- [TEXT BLOCK]
---

Looking after someone can take up a lot of your time. If you also have to work it can feel as though there aren't enough hours in the day. If you're looking after someone, you may be entitled to request flexible working arrangements from your employer. This will help you to manage your time more effectively and reduce the stresses of managing two demanding roles.

What is flexible working?

Flexible working could include:

  • flexi-time
  • home working
  • annualised hours
  • compressed hours
  • shift swapping
  • job sharing
  • term-time working
  • part-time working
  • flexible holidays.

Flexible working can be a very helpful tool helping you to balance work and your caring commitments.

Who can request flexible working?

If you have worked for your employer for at least 26 weeks you can apply to make a permanent change to your terms and conditions. Only one request is allowed in a year.

You have the right to request flexible working if you care for, or expect to care for:

  • a spouse or partner
  • a relative such as an uncle, sister, parent-in-law, son-in-law or grandparent, or
  • an adult who is not a relative but lives at the same address as you.

You also have the right to request flexible working if you are a parent of a child under 17, or under 18 if your child gets Disability Living Allowance.

Your employer can only refuse your request if they have good business reasons for it. It is important to consider the needs of your company when you make your request.

Because of this, include as much information as you can about how your proposed change will help the business as well as you, or how you can deal with any possible negative impact you think your employer may be concerned about.

If your employer refuses your request you can appeal against this decision.

Other information and advice 

If your request for flexible working has been refused contact the ACAS Helpline which provides free and confidential employment advice.

Carers UK have advice and information on your rights in the workplace as a carer, and maintaining a balance between work and your responsibilities as a carer.
The also run an advice service and telephone advice line on all carer issues.

The Carers Trust offer advice to carers on employment issues.

The Employers for Carers organisation is committed to promoting the rights of carers in the work place, and stresses that it makes good economic sense to look after employees who are also looking after someone away from the work place.

---

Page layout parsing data
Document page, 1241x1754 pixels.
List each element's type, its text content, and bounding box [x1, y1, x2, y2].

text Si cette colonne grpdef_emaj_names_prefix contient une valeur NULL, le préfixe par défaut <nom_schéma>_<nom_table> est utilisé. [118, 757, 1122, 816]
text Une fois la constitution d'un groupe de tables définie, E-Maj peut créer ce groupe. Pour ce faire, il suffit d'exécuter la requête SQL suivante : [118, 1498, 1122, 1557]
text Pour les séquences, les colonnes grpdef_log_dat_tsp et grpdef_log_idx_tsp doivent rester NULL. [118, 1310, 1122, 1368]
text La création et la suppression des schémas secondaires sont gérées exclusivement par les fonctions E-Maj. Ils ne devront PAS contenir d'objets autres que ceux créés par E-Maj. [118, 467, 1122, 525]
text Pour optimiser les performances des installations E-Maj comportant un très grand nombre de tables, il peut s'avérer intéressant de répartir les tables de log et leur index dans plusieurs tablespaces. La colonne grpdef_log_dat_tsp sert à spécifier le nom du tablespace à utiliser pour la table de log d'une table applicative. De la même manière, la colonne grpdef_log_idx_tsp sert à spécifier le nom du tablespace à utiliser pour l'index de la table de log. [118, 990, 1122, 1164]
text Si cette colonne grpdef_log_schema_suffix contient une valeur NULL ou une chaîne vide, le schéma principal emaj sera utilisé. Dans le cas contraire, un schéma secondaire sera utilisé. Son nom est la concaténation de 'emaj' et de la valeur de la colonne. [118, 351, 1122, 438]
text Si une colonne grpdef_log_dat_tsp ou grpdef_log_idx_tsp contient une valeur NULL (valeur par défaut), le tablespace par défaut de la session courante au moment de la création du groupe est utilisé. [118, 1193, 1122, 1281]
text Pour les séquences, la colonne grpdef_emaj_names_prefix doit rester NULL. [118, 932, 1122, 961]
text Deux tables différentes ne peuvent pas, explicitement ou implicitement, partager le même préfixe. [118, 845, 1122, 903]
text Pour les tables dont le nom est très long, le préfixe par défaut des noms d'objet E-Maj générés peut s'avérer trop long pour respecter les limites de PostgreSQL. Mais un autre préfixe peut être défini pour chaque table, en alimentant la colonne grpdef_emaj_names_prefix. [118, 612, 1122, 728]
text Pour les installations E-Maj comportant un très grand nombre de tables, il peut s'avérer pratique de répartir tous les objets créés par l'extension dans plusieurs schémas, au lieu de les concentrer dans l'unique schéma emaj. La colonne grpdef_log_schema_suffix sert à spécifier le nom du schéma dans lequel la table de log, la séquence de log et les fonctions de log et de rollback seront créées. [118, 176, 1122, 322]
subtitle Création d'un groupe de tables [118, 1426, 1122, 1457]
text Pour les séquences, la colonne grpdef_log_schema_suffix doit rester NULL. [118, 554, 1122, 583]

---

- [WORK INSTRUCTIONS]
According to the text on flexible working, why should a request include information on how the proposed change will help the business? Answer in one to three sentences. The entries aren't needed for the task.

- [WRITTEN ANSWER]
An employer can only refuse a flexible working request if they have good business reasons for it, so it is important to consider the needs of the company when making the request. That is why the request should explain how the change will help the business as well as the employee, or how any possible negative impact the employer may be concerned about can be dealt with.